Figure 4.

T induces endoreduplication in IMR90 cells after IR. The experiment was repeated at least three times with similar results, and the results of a representative experiment are shown. (A) IMR90 were infected with a backbone retroviral vector or the vector encoding T. Cell cycle profile was monitored by flow cytometry before and 72 h after IR (2 krads). The percentage of cells with 8N DNA content is indicated.
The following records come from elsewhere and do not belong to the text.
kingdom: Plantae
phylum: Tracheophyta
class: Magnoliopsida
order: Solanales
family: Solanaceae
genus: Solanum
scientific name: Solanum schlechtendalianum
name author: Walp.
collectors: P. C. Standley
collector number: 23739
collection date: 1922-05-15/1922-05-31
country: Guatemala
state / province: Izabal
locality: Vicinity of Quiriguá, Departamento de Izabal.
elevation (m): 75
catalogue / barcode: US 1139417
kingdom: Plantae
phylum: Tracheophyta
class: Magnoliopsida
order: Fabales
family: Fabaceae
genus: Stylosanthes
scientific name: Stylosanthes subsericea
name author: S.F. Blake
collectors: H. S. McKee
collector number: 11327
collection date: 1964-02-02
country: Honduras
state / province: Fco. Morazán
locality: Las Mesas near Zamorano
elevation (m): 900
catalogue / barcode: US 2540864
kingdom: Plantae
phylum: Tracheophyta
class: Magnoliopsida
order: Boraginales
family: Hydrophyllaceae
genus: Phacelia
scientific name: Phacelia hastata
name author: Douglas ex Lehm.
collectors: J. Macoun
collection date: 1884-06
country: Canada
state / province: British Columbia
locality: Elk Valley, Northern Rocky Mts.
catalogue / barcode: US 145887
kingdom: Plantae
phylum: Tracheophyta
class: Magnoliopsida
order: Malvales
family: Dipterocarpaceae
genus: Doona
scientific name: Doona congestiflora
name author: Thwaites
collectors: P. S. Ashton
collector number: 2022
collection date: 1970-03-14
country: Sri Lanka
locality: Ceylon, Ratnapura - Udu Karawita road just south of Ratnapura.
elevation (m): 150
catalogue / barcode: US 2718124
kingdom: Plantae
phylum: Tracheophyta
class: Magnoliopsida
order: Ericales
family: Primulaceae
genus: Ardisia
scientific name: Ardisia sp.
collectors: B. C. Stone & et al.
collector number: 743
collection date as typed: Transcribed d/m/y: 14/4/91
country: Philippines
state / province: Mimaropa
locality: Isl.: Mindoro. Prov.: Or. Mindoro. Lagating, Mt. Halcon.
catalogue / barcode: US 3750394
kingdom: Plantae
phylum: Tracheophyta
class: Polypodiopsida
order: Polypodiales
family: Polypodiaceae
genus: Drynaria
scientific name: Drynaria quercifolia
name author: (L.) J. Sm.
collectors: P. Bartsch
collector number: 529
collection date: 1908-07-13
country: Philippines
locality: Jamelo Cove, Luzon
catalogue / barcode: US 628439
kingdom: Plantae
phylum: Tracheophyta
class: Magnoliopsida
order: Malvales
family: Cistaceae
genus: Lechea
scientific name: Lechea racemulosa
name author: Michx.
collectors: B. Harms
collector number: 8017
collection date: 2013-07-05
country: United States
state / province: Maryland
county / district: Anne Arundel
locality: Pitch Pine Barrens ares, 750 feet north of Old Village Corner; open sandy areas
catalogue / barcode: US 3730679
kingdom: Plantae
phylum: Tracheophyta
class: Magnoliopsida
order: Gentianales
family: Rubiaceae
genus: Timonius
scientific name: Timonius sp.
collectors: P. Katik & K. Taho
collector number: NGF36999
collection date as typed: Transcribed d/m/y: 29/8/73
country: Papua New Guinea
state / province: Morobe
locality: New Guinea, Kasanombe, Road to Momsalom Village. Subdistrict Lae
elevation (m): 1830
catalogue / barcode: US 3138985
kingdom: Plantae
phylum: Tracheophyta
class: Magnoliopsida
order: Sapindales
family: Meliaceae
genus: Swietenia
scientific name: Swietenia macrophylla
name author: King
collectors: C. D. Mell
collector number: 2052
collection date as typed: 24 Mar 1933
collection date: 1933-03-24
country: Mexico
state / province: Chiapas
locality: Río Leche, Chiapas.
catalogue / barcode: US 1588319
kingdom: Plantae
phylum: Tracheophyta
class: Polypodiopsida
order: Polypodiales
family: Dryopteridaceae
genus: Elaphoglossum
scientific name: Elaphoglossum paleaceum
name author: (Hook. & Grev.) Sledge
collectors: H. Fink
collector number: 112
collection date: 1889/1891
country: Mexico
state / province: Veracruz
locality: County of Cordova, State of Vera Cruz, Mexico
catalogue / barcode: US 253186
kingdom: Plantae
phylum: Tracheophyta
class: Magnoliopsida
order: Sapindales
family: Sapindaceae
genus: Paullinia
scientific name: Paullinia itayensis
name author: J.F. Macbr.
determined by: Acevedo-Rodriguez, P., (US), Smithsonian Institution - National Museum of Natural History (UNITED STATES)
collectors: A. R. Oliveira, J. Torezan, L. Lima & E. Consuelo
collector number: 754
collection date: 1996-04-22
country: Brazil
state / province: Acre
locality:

Similar results were obtained when cells were irradiated with 0.8 krad. (B) IMR90 cells were infected with retroviruses encoding wild-type T and certain T mutants, including the internal deletion mutant (Δ147-259), a pocket protein-binding-defective species, K1, and a missense species defective in SV40 replication origin binding, W128. Infected cells were selected in G418. Expression levels of T and the T mutants were approximately equal in the various cultures (data not shown). The empty vector, pBabe Neo, was used as a negative control (Vector). FACS analysis was performed before and 48 h or 72 h after IR (2 krads), and the percentage of cells that had experienced endoreduplication (i.e., displayed a >8N DNA content as defined by FACS) was plotted. (C) U2OS cells were infected with retroviruses encoding wild-type T, a T mutant defective in p53 binding (T434-444Δ), and a pBabe-Neo vector. After G418 selection, stable transformants were examined for endoreduplication 48 or 72 h after IR (2 krads). The percentage of cells that had experienced endoreduplication is depicted.